Much like its main influence Aliens, Resi 02 puts an unflappable female protagonist alongside a unit of experienced soldiers against an overwhelming horror caused by the irresponsible machinations of an evil corporation. Let me be straight, Resi 02 is not remotely the movie Aliens is, the short runtime and brisk pacing leave the unit of Umbrella goons accompanying Alice much less fleshed out than Aliens space marines were, the exception being female soldier Rain, played by Michelle Rodriguez. Neither is Milla Jovovich the actress Sigourney Weaver is or, for that matter, Alice the character Ellen Ripley is.
Nevertheless, I do have a degree of respect for what the movie is doing. The action movie crowd has, to some degree, started to reevaluate Anderson's directorial work in light of what has become a very stylistically homogenized environment. It is hard to deny the Anderson has a grasp on space and environment when staging his action setpieces that lends them a strong sense of scope, and that there is certainly a recognizable style to his usage of dark, claustrophobic spaces and labyrinthinge structures. While the writing itself never exactly excels, it does display a certain grasp on theme and a genuine interest in the Resident Evil universes more overlooked subtext.

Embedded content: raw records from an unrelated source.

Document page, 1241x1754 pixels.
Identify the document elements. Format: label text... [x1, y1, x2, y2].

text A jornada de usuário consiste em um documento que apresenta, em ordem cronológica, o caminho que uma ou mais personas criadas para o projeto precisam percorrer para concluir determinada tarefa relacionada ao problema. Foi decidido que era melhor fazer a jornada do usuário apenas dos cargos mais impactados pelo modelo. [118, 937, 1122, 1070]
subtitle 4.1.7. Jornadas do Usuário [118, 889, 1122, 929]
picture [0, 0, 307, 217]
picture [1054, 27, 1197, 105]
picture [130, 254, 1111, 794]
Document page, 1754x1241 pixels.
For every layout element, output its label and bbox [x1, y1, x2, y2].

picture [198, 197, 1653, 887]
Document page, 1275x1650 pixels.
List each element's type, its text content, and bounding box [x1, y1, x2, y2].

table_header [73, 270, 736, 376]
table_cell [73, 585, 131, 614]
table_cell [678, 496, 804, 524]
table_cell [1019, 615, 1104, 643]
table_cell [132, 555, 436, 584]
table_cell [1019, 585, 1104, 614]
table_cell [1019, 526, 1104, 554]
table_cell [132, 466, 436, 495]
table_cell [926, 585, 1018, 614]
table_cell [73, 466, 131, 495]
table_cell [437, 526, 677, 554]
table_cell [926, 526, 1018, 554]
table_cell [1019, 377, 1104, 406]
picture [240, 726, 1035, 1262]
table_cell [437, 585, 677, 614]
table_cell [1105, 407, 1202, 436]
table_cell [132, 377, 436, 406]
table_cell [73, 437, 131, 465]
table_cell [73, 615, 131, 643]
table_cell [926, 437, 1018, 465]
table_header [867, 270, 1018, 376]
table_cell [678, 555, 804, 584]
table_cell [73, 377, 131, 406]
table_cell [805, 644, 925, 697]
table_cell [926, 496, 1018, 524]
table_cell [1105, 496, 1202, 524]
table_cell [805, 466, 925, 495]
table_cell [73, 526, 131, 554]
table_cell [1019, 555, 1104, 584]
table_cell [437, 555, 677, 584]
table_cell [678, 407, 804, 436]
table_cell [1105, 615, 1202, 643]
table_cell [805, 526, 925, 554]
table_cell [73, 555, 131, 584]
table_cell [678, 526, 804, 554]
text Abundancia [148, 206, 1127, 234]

By all means, it's not an exceptional movie but it did, at the very least, make me wonder where Anderson is going with this. Considering he wrote 6 and directed 4 of those movies, it's clear that he saw something worth exploring in the greater Resident Evil mythology and I'm interested in seeing what his take on the material is going to evolve into. And whether, by the end of it, I'll be able to see where the crowd looking at him as a misunderstood auteur are coming from.